**Task input:**
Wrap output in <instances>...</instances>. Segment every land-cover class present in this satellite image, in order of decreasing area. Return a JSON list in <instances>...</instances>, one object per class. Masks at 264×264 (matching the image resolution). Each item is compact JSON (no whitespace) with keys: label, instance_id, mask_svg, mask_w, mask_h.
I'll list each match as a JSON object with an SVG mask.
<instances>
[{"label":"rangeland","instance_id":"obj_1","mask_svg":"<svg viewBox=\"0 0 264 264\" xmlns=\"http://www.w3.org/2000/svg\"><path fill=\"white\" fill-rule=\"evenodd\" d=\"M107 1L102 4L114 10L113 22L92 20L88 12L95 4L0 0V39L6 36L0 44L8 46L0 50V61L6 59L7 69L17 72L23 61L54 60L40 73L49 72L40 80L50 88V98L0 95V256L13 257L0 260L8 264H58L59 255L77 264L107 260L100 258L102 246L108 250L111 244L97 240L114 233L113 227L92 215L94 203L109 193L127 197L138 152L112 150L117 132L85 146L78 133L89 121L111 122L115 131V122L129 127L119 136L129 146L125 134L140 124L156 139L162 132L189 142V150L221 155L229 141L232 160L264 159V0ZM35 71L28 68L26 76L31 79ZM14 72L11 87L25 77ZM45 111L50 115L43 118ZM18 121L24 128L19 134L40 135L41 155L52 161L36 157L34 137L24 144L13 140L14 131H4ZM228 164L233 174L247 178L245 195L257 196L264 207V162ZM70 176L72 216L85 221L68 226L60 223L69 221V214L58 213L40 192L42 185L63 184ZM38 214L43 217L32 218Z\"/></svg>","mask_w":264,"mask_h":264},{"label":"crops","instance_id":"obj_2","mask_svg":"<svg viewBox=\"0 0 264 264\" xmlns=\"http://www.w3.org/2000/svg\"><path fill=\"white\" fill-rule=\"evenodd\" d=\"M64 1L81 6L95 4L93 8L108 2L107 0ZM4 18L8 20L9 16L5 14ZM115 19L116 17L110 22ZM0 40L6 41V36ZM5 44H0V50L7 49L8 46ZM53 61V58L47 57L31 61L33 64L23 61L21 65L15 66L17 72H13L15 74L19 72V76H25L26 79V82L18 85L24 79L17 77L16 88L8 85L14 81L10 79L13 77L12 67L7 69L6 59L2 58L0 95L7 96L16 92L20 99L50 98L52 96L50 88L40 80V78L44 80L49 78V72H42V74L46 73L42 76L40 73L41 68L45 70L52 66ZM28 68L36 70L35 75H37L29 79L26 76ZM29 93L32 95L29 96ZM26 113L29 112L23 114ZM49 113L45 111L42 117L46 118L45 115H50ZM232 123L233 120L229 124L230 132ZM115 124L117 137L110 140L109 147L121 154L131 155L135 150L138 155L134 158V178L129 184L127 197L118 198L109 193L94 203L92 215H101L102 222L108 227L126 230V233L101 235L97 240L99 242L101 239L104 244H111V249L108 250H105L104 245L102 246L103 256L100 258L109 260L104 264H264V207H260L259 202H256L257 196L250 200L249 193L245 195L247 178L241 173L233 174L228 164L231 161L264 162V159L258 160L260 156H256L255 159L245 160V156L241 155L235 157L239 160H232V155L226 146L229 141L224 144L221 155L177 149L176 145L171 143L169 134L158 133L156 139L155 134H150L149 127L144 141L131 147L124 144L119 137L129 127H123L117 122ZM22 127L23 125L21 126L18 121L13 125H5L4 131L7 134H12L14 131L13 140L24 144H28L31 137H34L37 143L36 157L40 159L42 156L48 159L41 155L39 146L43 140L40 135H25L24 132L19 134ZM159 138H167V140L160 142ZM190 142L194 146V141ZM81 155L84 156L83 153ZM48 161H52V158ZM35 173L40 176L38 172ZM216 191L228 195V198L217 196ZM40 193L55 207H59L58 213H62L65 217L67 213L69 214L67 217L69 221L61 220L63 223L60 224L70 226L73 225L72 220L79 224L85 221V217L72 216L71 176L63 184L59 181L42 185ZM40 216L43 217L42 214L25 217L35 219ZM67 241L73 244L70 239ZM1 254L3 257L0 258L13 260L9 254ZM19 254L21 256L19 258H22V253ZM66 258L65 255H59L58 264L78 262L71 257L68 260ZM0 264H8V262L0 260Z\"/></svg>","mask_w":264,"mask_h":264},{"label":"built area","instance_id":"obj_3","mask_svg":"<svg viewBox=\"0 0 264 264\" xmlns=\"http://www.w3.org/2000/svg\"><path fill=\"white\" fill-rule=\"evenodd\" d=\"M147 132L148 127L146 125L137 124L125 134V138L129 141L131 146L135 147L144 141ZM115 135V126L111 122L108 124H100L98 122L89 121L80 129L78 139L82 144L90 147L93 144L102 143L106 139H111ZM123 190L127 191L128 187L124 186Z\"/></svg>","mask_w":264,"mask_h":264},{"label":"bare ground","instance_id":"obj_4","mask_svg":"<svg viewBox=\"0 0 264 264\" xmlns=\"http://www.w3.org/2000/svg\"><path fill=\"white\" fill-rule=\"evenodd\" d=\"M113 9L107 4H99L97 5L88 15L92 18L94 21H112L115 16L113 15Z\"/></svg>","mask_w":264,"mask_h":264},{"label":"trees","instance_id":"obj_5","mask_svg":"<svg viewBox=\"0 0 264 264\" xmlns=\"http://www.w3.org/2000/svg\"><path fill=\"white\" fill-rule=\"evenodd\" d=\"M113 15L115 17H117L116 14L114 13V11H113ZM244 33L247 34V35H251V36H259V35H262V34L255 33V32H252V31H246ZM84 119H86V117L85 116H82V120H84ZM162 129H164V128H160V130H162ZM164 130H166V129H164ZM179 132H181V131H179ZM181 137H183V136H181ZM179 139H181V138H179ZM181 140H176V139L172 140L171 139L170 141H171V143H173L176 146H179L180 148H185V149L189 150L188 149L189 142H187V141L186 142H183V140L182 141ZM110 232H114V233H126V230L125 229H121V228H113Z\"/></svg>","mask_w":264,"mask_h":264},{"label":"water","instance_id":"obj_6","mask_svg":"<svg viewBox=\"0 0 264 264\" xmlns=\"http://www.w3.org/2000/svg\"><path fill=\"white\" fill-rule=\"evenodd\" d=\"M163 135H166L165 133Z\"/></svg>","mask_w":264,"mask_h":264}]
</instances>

**Written request:** Extract the whole listing, character for character.

**Answer to this exercise:**
Wrap output in <instances>...</instances>. Segment every land-cover class present in this satellite image, in order of decreasing area. Return a JSON list in <instances>...</instances>, one object per class. Masks at 264×264 (matching the image resolution). Each item is compact JSON (no whitespace) with keys: label, instance_id, mask_svg, mask_w, mask_h.
I'll list each match as a JSON object with an SVG mask.
<instances>
[{"label":"rangeland","instance_id":"obj_1","mask_svg":"<svg viewBox=\"0 0 264 264\" xmlns=\"http://www.w3.org/2000/svg\"><path fill=\"white\" fill-rule=\"evenodd\" d=\"M107 1L102 4L114 10L113 22L92 20L88 12L95 4L0 0V39L6 36L0 44L8 46L0 50V61L6 59L7 69L17 72L23 61L54 60L40 73L49 72L40 80L50 88V98L0 95V256L13 257L0 260L8 264H58L59 255L77 264L107 260L100 258L102 246L108 250L111 244L97 240L114 233L113 227L92 215L94 203L109 193L127 197L138 152L112 150L117 132L85 146L78 133L89 121L111 122L115 131V122L129 127L119 136L129 146L125 134L140 124L156 139L162 132L189 142V150L221 155L229 141L232 160L264 159V0ZM35 71L28 68L26 76L31 79ZM14 72L11 87L25 77ZM45 111L50 115L43 118ZM18 121L24 128L19 134L40 135L41 155L52 161L36 157L34 137L24 144L13 140L14 131H4ZM228 164L233 174L247 178L245 195L257 196L264 207V162ZM70 176L72 216L85 221L68 226L60 223L69 221V214L58 213L40 192L42 185L63 184ZM38 214L43 217L32 218Z\"/></svg>","mask_w":264,"mask_h":264},{"label":"crops","instance_id":"obj_2","mask_svg":"<svg viewBox=\"0 0 264 264\" xmlns=\"http://www.w3.org/2000/svg\"><path fill=\"white\" fill-rule=\"evenodd\" d=\"M64 1L81 6L95 4L93 8L108 2L107 0ZM4 18L8 20L9 16L5 14ZM115 19L116 17L110 22ZM0 40L6 41V36ZM5 44H0V50L7 49L8 46ZM53 61V58L47 57L31 61L33 64L23 61L21 65L15 66L17 72H13L15 74L19 72V76H25L26 79V82L18 85L24 79L17 77L16 88L8 85L14 81L10 79L13 77L12 67L7 69L6 59L2 58L0 95L7 96L16 92L20 99L50 98L52 96L50 88L40 80V78L44 80L49 78V72H42V74L46 73L42 76L40 73L41 68L45 70L52 66ZM28 68L36 70L35 75H37L29 79L26 76ZM29 93L32 95L29 96ZM26 113L29 112L23 114ZM49 113L45 111L42 117L46 118L45 115H50ZM232 123L233 120L229 124L230 132ZM115 124L117 137L110 140L109 147L121 154L131 155L135 150L138 155L134 158V178L129 184L127 197L118 198L109 193L94 203L92 215H101L102 222L108 227L126 230V233L101 235L97 240L99 242L101 239L104 244H111V249L108 250H105L104 245L102 246L103 256L100 258L109 260L104 264H264V207H260L259 202H256L257 196L250 200L249 193L245 195L247 178L241 173L233 174L228 164L231 161L264 162V159L258 160L260 156H256L255 159L245 160V156L241 155L235 157L239 160H232V155L226 146L229 141L224 144L221 155L177 149L176 145L171 143L169 134L158 133L156 139L155 134H150L149 127L144 141L131 147L124 144L119 137L129 127H123L117 122ZM22 127L23 125L21 126L18 121L13 125H5L4 131L7 134H12L14 131L13 140L24 144H28L31 137H34L37 143L36 157L40 159L42 156L48 159L41 155L39 146L43 140L40 135H25L24 132L19 134ZM159 138H167V140L160 142ZM190 142L194 146V141ZM81 155L84 156L83 153ZM48 161H52V158ZM35 173L40 176L38 172ZM216 191L228 195V198L217 196ZM40 193L55 207H59L58 213H62L65 217L67 213L69 214L67 217L69 221L61 220L63 223L60 224L70 226L73 225L72 220L79 224L85 221V217L72 216L71 176L63 184L59 181L42 185ZM40 216L43 217L42 214L25 217L35 219ZM67 241L73 244L70 239ZM1 254L3 257L0 258L13 260L9 254ZM19 254L21 256L19 258H22V253ZM66 258L65 255H59L58 264L78 262L71 257L68 260ZM0 264H8V262L0 260Z\"/></svg>","mask_w":264,"mask_h":264},{"label":"built area","instance_id":"obj_3","mask_svg":"<svg viewBox=\"0 0 264 264\" xmlns=\"http://www.w3.org/2000/svg\"><path fill=\"white\" fill-rule=\"evenodd\" d=\"M147 132L148 127L146 125L137 124L125 134V138L129 141L131 146L135 147L144 141ZM115 135V126L111 122L108 124H100L98 122L89 121L80 129L78 139L82 144L90 147L93 144L102 143L106 139H111ZM123 190L127 191L128 187L124 186Z\"/></svg>","mask_w":264,"mask_h":264},{"label":"bare ground","instance_id":"obj_4","mask_svg":"<svg viewBox=\"0 0 264 264\" xmlns=\"http://www.w3.org/2000/svg\"><path fill=\"white\" fill-rule=\"evenodd\" d=\"M113 9L107 4H99L97 5L88 15L92 18L94 21H112L115 16L113 15Z\"/></svg>","mask_w":264,"mask_h":264},{"label":"trees","instance_id":"obj_5","mask_svg":"<svg viewBox=\"0 0 264 264\" xmlns=\"http://www.w3.org/2000/svg\"><path fill=\"white\" fill-rule=\"evenodd\" d=\"M113 15L115 17H117L116 14L114 13V11H113ZM244 33L247 34V35H251V36H259V35H262V34L255 33V32H252V31H246ZM84 119H86V117L85 116H82V120H84ZM162 129H164V128H160V130H162ZM164 130H166V129H164ZM179 132H181V131H179ZM181 137H183V136H181ZM179 139H181V138H179ZM181 140H176V139L172 140L171 139L170 141H171V143H173L176 146H179L180 148H185V149L189 150L188 149L189 142H187V141L186 142H183V140L182 141ZM110 232H114V233H126V230L125 229H121V228H113Z\"/></svg>","mask_w":264,"mask_h":264},{"label":"water","instance_id":"obj_6","mask_svg":"<svg viewBox=\"0 0 264 264\" xmlns=\"http://www.w3.org/2000/svg\"><path fill=\"white\" fill-rule=\"evenodd\" d=\"M163 135H166L165 133Z\"/></svg>","mask_w":264,"mask_h":264}]
</instances>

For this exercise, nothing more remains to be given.